I don't know why they didn't do that in the first place. My thoughts can't go very far, because the pain is truly that bad. "Dr. Shikinami, get the midazolam." Finally. I can maybe make it with that. God, this is torture. The lobotomy doesn't stop when I get the IV in. It doesn't take long for me to realize they didn't give me anything to knock me out, but instead an actual pain reliever. Why didn't they do that before? Truly, I don't understand why this torture is what they want. My vision gets blurry. Is this the goal? I keep wanting to scream, but I can't if I am or not anymore. Doctor whatever switches to my right eye. This time it wasn't as bad which isn't saying much. The pain is intense even now. Still, I can't wait for it to be over.
Waking up is a huge mistake. Everything hurts. My chest. My head. My eyes. All of it feels sore and beaten. I can't see anything because my eyes are bandaged, but I can only feel that I'm being sadistically observed. This isn't what I was expecting. I don't think I can do this anymore. If I knew it was like this, I would've never accepted. Pain shoots up my body and I can't help but groan. "How are you feeling?" A familiar male voice asks. Everything stings as I try to move. "It... h-hurts." My voice is weaker and more teary than I ever wanted it to be. Like I've been crying the whole time I was asleep. "It'll heal soon. We have another surgery t-" I cut him off with a scream. Originally from the idea of going through it again, yet the pain in my chest kept it going.

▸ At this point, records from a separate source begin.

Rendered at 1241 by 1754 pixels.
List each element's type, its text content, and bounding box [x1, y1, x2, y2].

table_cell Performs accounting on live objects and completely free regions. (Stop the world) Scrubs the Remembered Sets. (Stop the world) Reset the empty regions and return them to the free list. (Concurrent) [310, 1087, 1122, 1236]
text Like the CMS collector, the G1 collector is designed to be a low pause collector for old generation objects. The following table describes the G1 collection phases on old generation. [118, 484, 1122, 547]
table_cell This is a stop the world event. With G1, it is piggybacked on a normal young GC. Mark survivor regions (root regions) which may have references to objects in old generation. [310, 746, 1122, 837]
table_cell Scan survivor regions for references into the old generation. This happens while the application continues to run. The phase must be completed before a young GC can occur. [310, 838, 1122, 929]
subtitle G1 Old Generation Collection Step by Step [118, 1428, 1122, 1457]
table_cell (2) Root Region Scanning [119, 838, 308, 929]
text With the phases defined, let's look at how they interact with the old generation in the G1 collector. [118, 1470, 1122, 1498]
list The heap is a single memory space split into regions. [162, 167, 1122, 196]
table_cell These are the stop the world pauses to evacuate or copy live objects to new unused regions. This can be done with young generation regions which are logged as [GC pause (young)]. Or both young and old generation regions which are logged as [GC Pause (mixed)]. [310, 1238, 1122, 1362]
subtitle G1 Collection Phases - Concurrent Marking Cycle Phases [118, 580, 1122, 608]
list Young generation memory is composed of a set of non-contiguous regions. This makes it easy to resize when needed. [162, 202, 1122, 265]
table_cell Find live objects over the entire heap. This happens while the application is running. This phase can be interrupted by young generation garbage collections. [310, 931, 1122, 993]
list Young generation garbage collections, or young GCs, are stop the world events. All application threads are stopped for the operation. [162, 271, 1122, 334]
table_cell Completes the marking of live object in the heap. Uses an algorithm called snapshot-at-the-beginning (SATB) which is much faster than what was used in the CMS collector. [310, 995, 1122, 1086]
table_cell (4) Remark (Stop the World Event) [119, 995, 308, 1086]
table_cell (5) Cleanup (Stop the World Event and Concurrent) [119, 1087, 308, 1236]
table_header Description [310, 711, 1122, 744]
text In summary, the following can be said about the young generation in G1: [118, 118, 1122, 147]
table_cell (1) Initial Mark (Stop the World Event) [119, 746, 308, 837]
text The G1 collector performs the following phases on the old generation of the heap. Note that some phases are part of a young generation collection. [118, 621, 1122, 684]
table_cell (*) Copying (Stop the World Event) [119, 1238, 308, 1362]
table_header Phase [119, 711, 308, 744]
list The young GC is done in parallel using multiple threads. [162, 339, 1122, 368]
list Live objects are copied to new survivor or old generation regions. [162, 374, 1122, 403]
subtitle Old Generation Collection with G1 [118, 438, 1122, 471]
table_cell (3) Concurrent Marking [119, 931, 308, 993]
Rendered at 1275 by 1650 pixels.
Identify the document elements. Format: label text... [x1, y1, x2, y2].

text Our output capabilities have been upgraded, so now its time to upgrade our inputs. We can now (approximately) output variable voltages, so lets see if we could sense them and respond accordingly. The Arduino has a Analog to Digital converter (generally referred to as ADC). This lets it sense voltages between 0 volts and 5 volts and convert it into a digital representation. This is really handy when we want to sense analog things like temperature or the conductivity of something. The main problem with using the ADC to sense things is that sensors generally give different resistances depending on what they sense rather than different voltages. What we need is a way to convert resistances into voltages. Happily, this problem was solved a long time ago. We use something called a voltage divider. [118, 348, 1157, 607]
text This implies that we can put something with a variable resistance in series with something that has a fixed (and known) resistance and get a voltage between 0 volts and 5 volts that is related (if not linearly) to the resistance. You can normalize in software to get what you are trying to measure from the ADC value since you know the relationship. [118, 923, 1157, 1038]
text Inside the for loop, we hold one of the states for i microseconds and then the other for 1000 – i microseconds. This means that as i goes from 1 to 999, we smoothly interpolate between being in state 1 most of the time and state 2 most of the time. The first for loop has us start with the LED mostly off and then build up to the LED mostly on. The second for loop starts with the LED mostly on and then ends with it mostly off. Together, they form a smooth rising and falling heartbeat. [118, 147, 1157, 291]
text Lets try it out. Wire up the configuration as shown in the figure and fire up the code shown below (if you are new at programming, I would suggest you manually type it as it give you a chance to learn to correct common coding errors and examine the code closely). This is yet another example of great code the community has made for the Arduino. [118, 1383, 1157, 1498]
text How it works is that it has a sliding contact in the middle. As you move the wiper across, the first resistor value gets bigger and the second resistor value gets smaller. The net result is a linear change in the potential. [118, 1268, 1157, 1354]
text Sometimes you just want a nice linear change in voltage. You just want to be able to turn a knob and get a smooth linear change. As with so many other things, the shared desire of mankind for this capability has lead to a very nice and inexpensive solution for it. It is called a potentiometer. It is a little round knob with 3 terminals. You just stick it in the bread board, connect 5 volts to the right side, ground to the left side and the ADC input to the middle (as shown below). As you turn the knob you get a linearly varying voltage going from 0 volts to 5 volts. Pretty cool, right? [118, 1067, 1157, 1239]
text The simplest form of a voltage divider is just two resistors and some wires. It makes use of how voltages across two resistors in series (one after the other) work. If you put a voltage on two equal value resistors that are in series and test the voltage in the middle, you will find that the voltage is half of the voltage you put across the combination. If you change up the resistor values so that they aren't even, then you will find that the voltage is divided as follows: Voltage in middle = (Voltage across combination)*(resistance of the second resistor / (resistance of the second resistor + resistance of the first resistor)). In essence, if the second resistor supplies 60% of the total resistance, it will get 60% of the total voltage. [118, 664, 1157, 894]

"NO NO NO, I CAN'T DO THIS ANYMORE!! PLEASE LET ME GO HOME!! I WON'T TELL ANYONE, OKAY? JUST LET ME GO HOM-" The doctor I verbally recognized as the one that led me back there so kindly before roughly puts his hand over my mouth. The glove over my mouth feels disgusting. "You already signed everything. We can't let you go now. You should be happy. Every kid in the reserve course would kill to be you right now." He lets go after a moment of angry silence. All I can do is lay back and regret everything. Is it worth it? This unbearable pain all to be seen as equal. I don't know anymore. What I do know is that I really wish I saw my parents this morning.